- [To-do item] The exercise asks you to copy every line below in which "verifier" appears.

Plain-text document sources:
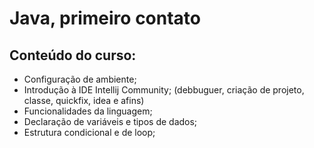 # Java, primeiro contato

## Conteúdo do curso:

- Configuração de ambiente;
- Introdução à IDE Intellij Community; (debbuguer, criação de projeto, classe, quickfix, idea e afins)
- Funcionalidades da linguagem;
- Declaração de variáveis e tipos de dados;
- Estrutura condicional e de loop;
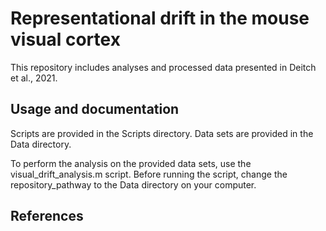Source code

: #  Representational drift in the mouse visual cortex
This repository includes analyses and processed data presented in Deitch et al., 2021.

## Usage and documentation
Scripts are provided in the Scripts directory. Data sets are provided in the Data directory.

To perform the analysis on the provided data sets, use the visual_drift_analysis.m script.
Before running the script, change the repository_pathway to the Data directory on your computer.

## References
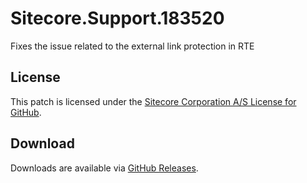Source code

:# Sitecore.Support.183520
Fixes the issue related to the external link protection in RTE

## License  
This patch is licensed under the [Sitecore Corporation A/S License for GitHub](https://github.com/sitecoresupport/Sitecore.Support.183520/blob/master/LICENSE).  

## Download  
Downloads are available via [GitHub Releases](https://github.com/sitecoresupport/Sitecore.Support.183520/releases).  
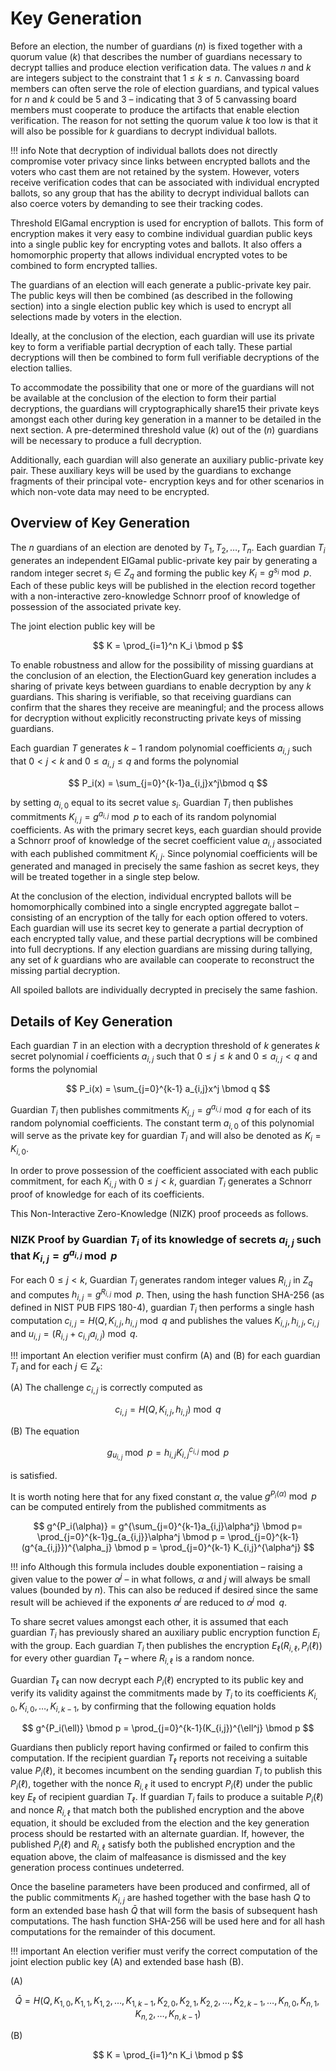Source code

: # Key Generation

Before an election, the number of guardians $(n)$ is fixed together with a quorum value $(k)$  that describes the number of guardians necessary to decrypt tallies and produce election verification data. The values $n$ and $k$ are integers subject to the constraint that $1 \le k \le n$. Canvassing board members can often serve the role of election guardians, and typical values for $n$ and $k$ could be 5 and 3 – indicating that 3 of 5 canvassing board members must cooperate to produce the artifacts that enable election verification. The reason for not setting the quorum value $k$ too low is that it will also be possible for $k$ guardians to decrypt individual ballots.

!!! info
    Note that decryption of individual ballots does not directly compromise voter privacy since links between encrypted ballots and the voters who cast them are not retained by the system. However, voters receive verification codes that can be associated with individual encrypted ballots, so any group that has the ability to decrypt individual ballots can also coerce voters by demanding to see their tracking codes.

Threshold ElGamal encryption is used for encryption of ballots. This form of encryption makes it very easy to combine individual guardian public keys into a single public key for encrypting votes and ballots. It also offers a homomorphic property that allows individual encrypted votes to be combined to form encrypted tallies.

The guardians of an election will each generate a public-private key pair. The public keys will then be combined (as described in the following section) into a single election public key which is used to encrypt all selections made by voters in the election.

Ideally, at the conclusion of the election, each guardian will use its private key to form a verifiable partial decryption of each tally. These partial decryptions will then be combined to form full verifiable decryptions of the election tallies.

To accommodate the possibility that one or more of the guardians will not be available at the conclusion of the election to form their partial decryptions, the guardians will cryptographically share15 their private keys amongst each other during key generation in a manner to be detailed in the next section. A pre-determined threshold value $(k)$  out of the $(n)$ guardians will be necessary to produce a full decryption.

Additionally, each guardian will also generate an auxiliary public-private key pair. These auxiliary keys will be used by the guardians to exchange fragments of their principal vote- encryption keys and for other scenarios in which non-vote data may need to be encrypted.

## Overview of Key Generation

The $n$ guardians of an election are denoted by $T_1,T_2,\ldots, T_n$. Each guardian $T_i$ generates an
independent ElGamal public-private key pair by generating a random integer secret $s_i \in Z_q$ and forming the public key  $K_i=g^{s_i}\bmod p$. Each of these public keys will be published in the election record together with a non-interactive zero-knowledge Schnorr proof of knowledge of possession of the associated private key.

The joint election public key will be

$$
K = \prod_{i=1}^n K_i \bmod p
$$

To enable robustness and allow for the possibility of missing guardians at the conclusion of an election, the ElectionGuard key generation includes a sharing of private keys between guardians to enable decryption by any $k$ guardians. This sharing is verifiable, so that receiving guardians can confirm that the shares they receive are meaningful; and the process allows for decryption without explicitly reconstructing private keys of missing guardians.

Each guardian $T$ generates $k-1$ random polynomial coefficients $a_{i,j}$ such that $0\lt j \lt k$ and $0 \le a_{i,j} \le q$ and forms the polynomial

$$
P_i(x) = \sum_{j=0}^{k-1}a_{i,j}x^j\bmod q
$$

by setting $a_{i,0}$ equal to its secret value $s_i$. Guardian $T_i$ then publishes commitments $K_{i,j}= g^{a_{i,j}} \bmod p$ to each of its random polynomial coefficients. As with the primary secret keys, each guardian should provide a Schnorr proof of knowledge of the secret coefficient value $a_{i,j}$ associated with each published commitment $K_{i,j}$. Since polynomial coefficients will be generated and managed in precisely the same fashion as secret keys, they will be treated together in a single step below.

At the conclusion of the election, individual encrypted ballots will be homomorphically combined into a single encrypted aggregate ballot – consisting of an encryption of the tally for each option offered to voters. Each guardian will use its secret key to generate a partial decryption of each encrypted tally value, and these partial decryptions will be combined into full decryptions. If any election guardians are missing during tallying, any set of $k$ guardians who are available can cooperate to reconstruct the missing partial decryption.

All spoiled ballots are individually decrypted in precisely the same fashion.

## Details of Key Generation


Each guardian $T$ in an election with a decryption threshold of $k$ generates $k$ secret polynomial $i$
coefficients $a_{i,j}$ such that $0\le j \le k$ and $0 \le a_{i,j} \lt q$ and forms the polynomial

$$
P_i(x) = \sum_{j=0}^{k-1} a_{i,j}x^j \bmod q
$$

Guardian $T_i$ then publishes commitments $K_{i,j} = g^{a_{i,j}} \bmod q$ for each of its random polynomial coefficients. The constant term $a_{i,0}$ of this polynomial will serve as the private key for guardian $T_i$ and will also be denoted as $K_i = K_{i,0}$.

In order to prove possession of the coefficient associated with each public commitment, for each $K_{i,j}$ with $0 \le j \lt k$, guardian $T_i$ generates a Schnorr proof of knowledge for each of its coefficients.

This Non-Interactive Zero-Knowledge (NIZK) proof proceeds as follows.

### NIZK Proof by Guardian $T_i$ of its knowledge of secrets $a_{i,j}$ such that $K_{i,j}= g^{a_{i,j}} \bmod p$

For each $0 \le j \lt k$, Guardian $T_i$ generates random integer values $R_{i,j}$ in $Z_q$ and computes $h_{i,j}=g^{R_{i,j}} \bmod p$. Then, using the hash function SHA-256 (as defined in NIST PUB FIPS 180-4), guardian $T_i$ then performs a single hash computation $c_{i,j} = H(Q, K_{i,j}, h_{i,j} \bmod q$ and publishes the values $K_{i,j},h_{i,j},c_{i,j}$ and $u_{i,j} = (R_{i,j} + c_{i,j}a_{i,j}) \bmod q$.

!!! important
    An election verifier must confirm (A) and (B) for each guardian $T_i$ and for each $j \in Z_k$:

(A) The challenge $c_{i,j}$ is correctly computed as

$$
c_{i,j} = H(Q,K_{i,j},h_{i,j}) \bmod q
$$

(B) The equation

$$
g_{u_{i,j}} \bmod p = h_{i,j}K_{i,j}^{c_{i,j}} \bmod p
$$

is satisfied.

It is worth noting here that for any fixed constant $\alpha$, the value $g^{P_i(\alpha)} \bmod p$ can be computed entirely from the published commitments as

$$
g^{P_i(\alpha)} = g^{\sum_{j=0}^{k-1}a_{i,j}\alpha^j} \bmod p= \prod_{j=0}^{k-1}g_{a_{i,j}}\alpha^j \bmod p = \prod_{j=0}^{k-1}(g^{a_{i,j}})^{\alpha_j} \bmod p = \prod_{j=0}^{k-1} K_{i,j}^{\alpha^j}
$$

!!! info
    Although this formula includes double exponentiation – raising a given value to the power $\alpha^j$ – in what follows, $\alpha$ and $j$ will always be small values (bounded by $n$). This can also be reduced if desired since the same result will be achieved if the exponents $\alpha^j$ are reduced to $\alpha^j \bmod q$.

To share secret values amongst each other, it is assumed that each guardian $T_i$ has previously shared an auxiliary public encryption function $E_i$ with the group.
Each guardian $T_i$ then publishes the encryption $E_\ell ( R_{i,\ell}, P_i(\ell))$  for every other guardian $T_{\ell}$ – where $R_{i,\ell}$ is a random nonce.

Guardian $T_{\ell}$ can now decrypt each $P_i(\ell)$ encrypted to its public key and verify its validity against the commitments made by $T_i$ to its coefficients $K_{i,0},K_{i,0},\ldots,K_{i,k-1},$ by confirming that the following equation holds

$$
g^{P_i(\ell)} \bmod p = \prod_{j=0}^{k-1}(K_{i,j})^{\ell^j} \bmod p
$$

Guardians then publicly report having confirmed or failed to confirm this computation. If the recipient guardian $T_{\ell}$ reports not receiving a suitable value $P_i(\ell)$, it becomes incumbent on the sending guardian $T_i$ to publish this $P_i(\ell)$, together with the nonce $R_{i,\ell}$ it used to encrypt $P_i(\ell)$ under the public key $E_{\ell}$ of recipient guardian $T_{\ell}$. If guardian $T_i$ fails to produce a suitable $P_i(\ell)$ and nonce $R_{i,\ell}$ that match both the published encryption and the above equation, it should be excluded from the election and the key generation process should be restarted with an
alternate guardian. If, however, the published $P_i(\ell)$ and $R_{i,\ell}$ satisfy both the published encryption and the equation above, the claim of malfeasance is dismissed and the key generation process continues undeterred.

Once the baseline parameters have been produced and confirmed, all of the public commitments $K_{i,j}$ are hashed together with the base hash $Q$ to form an extended base hash $\bar{Q}$ that will form the basis of subsequent hash computations. The hash function SHA-256 will be used here and for all hash computations for the remainder of this document.

!!! important
    An election verifier must verify the correct computation of the joint election public key (A) and extended base hash (B).

(A)

$$
\bar{Q}=H(Q,K_{1,0},K_{1,1},K_{1,2},\ldots,K_{1,k-1},K_{2,0},K_{2,1},K_{2,2},\ldots,K_{2,k-1},\ldots,K_{n,0},K_{n,1},K_{n,2},\ldots,K_{n,k-1})
$$

(B)

$$
K = \prod_{i=1}^n K_i \bmod p
$$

- [Written answer]
    An election verifier must confirm (A) and (B) for each guardian $T_i$ and for each $j \in Z_k$:
    An election verifier must verify the correct computation of the joint election public key (A) and extended base hash (B).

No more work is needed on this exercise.